Question

If the seventh term of an A.P. is 1/9 and its ninth term is 1/7, find its (63)rd term.

Answer 1

Answer:

t₆₃=1

Step-by-step explanation:

• tₙ=a+(n-1)d
• Given: t₇=1/9 and t₉=1/7
• t₇=1/9=a+6d   ...(1)  
• t₉=1/7=a+8d   ...(2)
• solving equations (1) and (2) simultaneously we get,
• d=1/63
• substituting value of d in equation (1), a=1/63=d
• Therefore the 63rd term is t₆₃=a+62d
• t₆₃=63d      ....(a=d)
• t₆₃=63/63=1    ....(d=1/63)

Page segmentation data:
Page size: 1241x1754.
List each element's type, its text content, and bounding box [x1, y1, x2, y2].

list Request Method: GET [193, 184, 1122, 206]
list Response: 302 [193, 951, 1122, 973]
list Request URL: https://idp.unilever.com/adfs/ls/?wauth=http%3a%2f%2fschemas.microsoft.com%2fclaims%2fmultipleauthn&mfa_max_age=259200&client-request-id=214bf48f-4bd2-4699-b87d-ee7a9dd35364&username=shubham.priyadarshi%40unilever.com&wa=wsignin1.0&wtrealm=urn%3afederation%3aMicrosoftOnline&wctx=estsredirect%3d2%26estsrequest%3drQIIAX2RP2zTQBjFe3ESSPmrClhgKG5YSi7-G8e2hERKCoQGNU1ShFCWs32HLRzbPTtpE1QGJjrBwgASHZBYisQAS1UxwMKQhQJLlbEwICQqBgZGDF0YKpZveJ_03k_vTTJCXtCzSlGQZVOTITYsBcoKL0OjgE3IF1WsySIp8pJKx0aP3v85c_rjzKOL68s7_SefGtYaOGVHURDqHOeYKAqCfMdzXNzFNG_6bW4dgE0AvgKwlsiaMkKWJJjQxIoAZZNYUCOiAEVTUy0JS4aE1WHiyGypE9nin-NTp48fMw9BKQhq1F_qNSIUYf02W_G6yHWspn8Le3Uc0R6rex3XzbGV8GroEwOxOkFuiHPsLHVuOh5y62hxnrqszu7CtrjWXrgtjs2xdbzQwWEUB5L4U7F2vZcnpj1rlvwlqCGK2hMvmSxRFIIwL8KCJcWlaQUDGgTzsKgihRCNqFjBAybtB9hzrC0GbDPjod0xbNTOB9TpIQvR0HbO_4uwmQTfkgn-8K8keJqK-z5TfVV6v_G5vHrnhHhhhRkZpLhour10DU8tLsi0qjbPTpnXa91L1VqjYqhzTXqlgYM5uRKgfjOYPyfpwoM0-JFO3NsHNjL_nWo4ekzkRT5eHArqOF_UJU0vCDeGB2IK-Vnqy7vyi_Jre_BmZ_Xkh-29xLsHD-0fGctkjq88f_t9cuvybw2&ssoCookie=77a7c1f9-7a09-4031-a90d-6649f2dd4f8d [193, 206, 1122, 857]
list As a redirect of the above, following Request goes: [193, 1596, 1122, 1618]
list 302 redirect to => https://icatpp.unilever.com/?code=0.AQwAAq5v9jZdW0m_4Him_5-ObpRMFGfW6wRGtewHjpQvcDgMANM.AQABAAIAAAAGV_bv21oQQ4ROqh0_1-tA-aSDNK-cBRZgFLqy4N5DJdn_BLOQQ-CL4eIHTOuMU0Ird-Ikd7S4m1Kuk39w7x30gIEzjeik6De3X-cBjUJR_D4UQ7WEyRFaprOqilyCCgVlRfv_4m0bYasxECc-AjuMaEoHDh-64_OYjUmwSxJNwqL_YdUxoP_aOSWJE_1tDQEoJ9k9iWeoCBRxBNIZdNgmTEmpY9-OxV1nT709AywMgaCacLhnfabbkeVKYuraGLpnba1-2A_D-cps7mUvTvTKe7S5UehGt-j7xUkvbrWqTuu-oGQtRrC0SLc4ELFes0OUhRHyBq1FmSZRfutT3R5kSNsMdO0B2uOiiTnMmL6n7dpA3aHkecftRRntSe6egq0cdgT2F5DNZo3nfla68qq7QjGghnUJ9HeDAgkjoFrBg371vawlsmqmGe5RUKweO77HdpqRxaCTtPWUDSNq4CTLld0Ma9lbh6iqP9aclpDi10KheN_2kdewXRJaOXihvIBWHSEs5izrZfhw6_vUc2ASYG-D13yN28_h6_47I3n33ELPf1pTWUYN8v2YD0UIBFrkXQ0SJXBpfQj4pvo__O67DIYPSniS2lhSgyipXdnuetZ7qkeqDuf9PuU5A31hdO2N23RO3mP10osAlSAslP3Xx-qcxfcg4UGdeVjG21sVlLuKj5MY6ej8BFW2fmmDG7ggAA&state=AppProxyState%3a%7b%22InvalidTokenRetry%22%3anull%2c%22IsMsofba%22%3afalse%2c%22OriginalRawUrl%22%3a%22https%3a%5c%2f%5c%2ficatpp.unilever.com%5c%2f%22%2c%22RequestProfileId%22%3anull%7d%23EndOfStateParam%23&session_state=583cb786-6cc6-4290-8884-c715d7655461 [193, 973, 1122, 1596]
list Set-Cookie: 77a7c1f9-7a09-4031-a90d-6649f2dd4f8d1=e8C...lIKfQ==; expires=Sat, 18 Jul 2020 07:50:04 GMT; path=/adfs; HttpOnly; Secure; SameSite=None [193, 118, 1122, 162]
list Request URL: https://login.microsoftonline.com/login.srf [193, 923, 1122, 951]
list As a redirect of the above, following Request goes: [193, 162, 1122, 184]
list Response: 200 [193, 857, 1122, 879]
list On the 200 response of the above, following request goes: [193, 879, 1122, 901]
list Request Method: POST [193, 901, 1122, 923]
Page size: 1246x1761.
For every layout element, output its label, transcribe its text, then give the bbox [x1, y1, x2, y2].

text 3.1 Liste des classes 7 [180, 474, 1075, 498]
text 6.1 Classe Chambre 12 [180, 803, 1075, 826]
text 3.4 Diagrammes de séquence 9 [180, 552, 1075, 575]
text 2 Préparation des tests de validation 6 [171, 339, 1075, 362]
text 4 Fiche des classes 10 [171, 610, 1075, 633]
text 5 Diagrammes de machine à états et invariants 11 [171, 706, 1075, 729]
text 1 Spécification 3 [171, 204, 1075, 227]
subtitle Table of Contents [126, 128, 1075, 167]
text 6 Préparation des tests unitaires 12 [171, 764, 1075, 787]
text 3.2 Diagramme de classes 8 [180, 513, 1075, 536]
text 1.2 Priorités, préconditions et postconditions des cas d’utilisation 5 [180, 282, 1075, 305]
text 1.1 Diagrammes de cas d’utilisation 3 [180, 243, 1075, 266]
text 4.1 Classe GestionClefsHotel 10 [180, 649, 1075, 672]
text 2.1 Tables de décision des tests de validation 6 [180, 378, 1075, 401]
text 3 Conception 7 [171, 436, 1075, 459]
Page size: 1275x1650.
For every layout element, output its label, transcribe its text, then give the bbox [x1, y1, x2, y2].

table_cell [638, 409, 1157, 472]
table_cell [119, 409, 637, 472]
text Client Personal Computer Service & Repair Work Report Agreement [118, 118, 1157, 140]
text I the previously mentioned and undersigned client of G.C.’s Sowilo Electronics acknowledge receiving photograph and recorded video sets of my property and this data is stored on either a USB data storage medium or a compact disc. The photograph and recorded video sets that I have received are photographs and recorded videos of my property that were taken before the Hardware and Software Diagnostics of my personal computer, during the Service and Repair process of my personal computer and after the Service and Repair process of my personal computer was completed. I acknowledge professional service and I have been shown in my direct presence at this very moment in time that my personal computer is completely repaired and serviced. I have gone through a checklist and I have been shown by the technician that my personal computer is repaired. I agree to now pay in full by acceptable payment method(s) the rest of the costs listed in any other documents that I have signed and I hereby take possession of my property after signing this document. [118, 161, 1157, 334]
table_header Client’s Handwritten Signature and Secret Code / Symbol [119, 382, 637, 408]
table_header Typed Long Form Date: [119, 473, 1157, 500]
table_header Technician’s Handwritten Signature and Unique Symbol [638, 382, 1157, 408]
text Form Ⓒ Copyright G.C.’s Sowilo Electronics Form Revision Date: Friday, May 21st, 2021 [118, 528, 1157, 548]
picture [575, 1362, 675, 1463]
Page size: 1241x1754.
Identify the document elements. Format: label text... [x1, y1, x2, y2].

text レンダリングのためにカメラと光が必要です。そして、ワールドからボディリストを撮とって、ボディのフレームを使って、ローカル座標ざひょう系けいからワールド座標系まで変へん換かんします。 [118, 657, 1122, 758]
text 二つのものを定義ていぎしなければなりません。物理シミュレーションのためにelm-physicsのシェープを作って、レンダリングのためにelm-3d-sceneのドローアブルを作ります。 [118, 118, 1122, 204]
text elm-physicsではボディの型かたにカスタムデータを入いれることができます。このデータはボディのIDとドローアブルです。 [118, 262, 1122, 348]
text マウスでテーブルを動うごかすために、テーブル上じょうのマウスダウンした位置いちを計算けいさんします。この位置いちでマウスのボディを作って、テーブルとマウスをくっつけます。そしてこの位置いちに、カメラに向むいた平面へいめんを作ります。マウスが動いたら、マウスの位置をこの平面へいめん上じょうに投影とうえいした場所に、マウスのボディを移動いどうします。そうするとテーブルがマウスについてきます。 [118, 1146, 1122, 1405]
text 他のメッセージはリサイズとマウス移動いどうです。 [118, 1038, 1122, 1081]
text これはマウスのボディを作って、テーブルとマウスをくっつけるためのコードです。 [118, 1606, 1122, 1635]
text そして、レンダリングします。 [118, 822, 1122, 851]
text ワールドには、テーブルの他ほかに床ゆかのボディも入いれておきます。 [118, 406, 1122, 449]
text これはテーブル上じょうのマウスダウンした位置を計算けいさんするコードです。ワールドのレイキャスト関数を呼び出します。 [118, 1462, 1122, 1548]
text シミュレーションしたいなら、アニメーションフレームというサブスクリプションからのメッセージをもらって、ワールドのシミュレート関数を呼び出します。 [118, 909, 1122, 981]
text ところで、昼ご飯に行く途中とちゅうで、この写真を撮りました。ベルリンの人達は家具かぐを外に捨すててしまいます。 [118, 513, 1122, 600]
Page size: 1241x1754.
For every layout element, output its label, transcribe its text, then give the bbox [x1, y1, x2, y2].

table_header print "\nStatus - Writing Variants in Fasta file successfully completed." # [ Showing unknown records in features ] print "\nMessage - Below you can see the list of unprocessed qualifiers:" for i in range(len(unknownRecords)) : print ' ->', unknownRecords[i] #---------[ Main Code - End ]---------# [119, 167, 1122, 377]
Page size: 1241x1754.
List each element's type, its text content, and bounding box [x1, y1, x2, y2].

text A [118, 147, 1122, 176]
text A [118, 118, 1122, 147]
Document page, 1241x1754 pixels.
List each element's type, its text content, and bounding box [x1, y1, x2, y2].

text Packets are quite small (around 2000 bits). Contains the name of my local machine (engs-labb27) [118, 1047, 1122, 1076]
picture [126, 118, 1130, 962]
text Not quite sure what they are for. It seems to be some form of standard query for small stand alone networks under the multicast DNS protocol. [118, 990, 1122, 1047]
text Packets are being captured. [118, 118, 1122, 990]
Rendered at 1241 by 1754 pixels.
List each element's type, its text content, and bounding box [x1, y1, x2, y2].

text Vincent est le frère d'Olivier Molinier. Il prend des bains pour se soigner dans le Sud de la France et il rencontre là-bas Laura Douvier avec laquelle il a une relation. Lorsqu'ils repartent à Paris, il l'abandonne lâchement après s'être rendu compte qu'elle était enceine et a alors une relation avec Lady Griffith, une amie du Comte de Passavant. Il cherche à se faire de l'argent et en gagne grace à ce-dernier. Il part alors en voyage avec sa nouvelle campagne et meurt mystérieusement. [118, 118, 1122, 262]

WHAT THE TASK ASKS: Can you quote the stretch of the A.P. problem text from "If the seventh" through "t₉=1/7=a+8d   ...(2)"?

SOLUTION:
If the seventh term of an A.P. is 1/9 and its ninth term is 1/7, find its (63)rd term.

Answer 1

Answer:

t₆₃=1

Step-by-step explanation:

• tₙ=a+(n-1)d
• Given: t₇=1/9 and t₉=1/7
• t₇=1/9=a+6d   ...(1)  
• t₉=1/7=a+8d   ...(2)